In 1979, Sturt English became involved with the sailing center as a junior instructor, working for then-Ellen Gray, who was the head of sailing. "We had wonderful summers teaching together and stayed in touch over the years due to our shared interest in sailing and supporting HMC," he recalls. "Lincoln Maritime Center (as it was later named)  was a central focus for much of both of our lives, including employment, volunteering, and Ellen serving as executive director  [-- following in her mother's footsteps --] when I was president of the board of trustees.

Our association with LSC was important to us both separately and now as a married couple. We're only one of many couples who found their soulmates at LMC," Sturt said. The club was renamed "Hingham Maritime Center."

In November 2019, Sturt returned to his role as president of HMC. A year later, Ellen was named interim executive director.  Their work continues together in support of HMC's 50-year legacy of providing community access to Hingham Harbor.

The mission of the original Lincoln Sailing Club -- to provide a way for all members of the community to have access to the waterfront -- continues, he said. "Hingham is defined by its harbor, but until 1971 only yacht club members or private boat owners had access."

There's nothing like being on the wharf "and seeing young kids come off the water soaking wet, with ear-to-ear smiles, after spending time in a sailboat. It leaves an indelible image," Sturt said.

Both Ellen and Sturt have had people whom they taught to sail approach them years later and share how learning this skill changed their lives, "meaning it taught them self-reliance, empowerment, and teamwork and helped them build self-confidence," Sturt says. "Hingham Maritime Center is a happy, invigorating, and exciting place to be."

In recalling the many roles she has filled over the years, Ellen noted that she worked for Lincoln Sailing Center in 1979, Lincoln Maritime Center in 2006, and currently for Hingham Maritime Center as executive director. "I'm the only employee who has worked under all three names," she noted with a smile.
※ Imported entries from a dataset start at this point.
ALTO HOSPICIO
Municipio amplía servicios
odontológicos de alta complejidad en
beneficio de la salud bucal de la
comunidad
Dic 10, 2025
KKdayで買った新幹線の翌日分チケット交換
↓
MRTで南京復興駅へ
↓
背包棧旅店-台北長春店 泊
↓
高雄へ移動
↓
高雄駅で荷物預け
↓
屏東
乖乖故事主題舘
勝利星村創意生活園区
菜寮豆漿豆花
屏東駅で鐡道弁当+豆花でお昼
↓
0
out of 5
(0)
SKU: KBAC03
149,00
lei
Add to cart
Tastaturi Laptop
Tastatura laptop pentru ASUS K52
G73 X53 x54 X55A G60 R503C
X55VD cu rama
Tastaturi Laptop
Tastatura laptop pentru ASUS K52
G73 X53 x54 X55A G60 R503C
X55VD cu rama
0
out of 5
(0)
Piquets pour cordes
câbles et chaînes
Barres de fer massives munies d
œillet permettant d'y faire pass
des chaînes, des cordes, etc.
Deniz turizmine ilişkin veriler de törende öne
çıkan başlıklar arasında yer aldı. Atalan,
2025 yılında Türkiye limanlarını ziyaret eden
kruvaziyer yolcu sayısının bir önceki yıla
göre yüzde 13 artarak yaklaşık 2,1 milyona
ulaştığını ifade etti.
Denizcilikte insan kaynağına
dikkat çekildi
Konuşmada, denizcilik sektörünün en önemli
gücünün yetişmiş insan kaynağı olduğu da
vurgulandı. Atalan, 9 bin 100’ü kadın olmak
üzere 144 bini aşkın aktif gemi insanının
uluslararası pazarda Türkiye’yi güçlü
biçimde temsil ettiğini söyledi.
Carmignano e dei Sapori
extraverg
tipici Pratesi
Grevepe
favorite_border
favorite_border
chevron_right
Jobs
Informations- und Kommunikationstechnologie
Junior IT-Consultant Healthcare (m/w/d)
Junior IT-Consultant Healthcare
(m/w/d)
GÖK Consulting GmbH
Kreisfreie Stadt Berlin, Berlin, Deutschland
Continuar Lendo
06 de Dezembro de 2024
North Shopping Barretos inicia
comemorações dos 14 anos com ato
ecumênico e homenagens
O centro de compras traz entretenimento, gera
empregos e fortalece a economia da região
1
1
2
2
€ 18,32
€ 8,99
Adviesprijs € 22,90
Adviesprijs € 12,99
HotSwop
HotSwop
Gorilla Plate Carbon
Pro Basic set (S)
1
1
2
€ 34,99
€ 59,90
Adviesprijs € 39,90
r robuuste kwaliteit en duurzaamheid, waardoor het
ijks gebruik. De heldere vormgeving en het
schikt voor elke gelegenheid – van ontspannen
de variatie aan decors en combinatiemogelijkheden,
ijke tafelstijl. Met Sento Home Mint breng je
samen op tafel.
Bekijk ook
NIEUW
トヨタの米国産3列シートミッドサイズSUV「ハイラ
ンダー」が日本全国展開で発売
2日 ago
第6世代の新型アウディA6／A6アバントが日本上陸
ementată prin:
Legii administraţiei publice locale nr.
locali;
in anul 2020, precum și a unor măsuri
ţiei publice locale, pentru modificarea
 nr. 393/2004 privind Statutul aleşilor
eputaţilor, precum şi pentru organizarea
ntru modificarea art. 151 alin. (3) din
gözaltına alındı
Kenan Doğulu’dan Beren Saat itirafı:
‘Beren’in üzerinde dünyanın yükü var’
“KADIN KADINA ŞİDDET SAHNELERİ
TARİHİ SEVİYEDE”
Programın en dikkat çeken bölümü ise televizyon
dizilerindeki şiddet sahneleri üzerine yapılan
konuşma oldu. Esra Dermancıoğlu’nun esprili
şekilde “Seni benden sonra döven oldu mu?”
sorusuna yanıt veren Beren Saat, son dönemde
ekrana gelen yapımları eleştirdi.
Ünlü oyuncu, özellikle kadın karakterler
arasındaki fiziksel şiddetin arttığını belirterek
The name changed from "Club" to "Center" soon after the program started,  to "Lincoln Maritime Center" when the rowing program was added,  and then to "Hingham Maritime Center" in 2016.

"We were under COVID restrictions earlier this year, and then they were suddenly lifted," Sturt said. "Thanks to very generous trustees and donors, HMC survived last year [when activities were at a minimum due to the pandemic]."

Once the restrictions came to an end, HMC began to get back on track.  "We've been fortunate in receiving donations, but our rowing shells are in fragile condition and our boats are old," Sturt said.

In addition to its regular sailing and rowing offerings, HMC also hosts a rowing program for students who attend any area high school that dovetails with the teams or clubs with which they are involved and helps them stay in shape.

Reaching the 50th-year mark is special for Ellen because it is a solid reminder of the fulfillment of her mother's dream. "So many people have a connection with HMC, which is making a difference in the community," she said. "Keeping her vision alive is important to me. Each year is a challenge, so it's a real milestone to reach 50. In my world, it's amazing and awesome."

Sturt recalls that in the beginning the sailing center started out with a picnic table on a "dusty old wharf with a bunch of beat-up old boats and programs that were in their infancy."

Now on the occasion of HMC's 50th anniversary, after weathering many challenges, it all feels "real" to him. "We made it through the first 50 years, creating a great launching pad for the next 50 or 150 years," he said. "We've gone from humble beginnings to something that's still humble but more established than we were in the early years."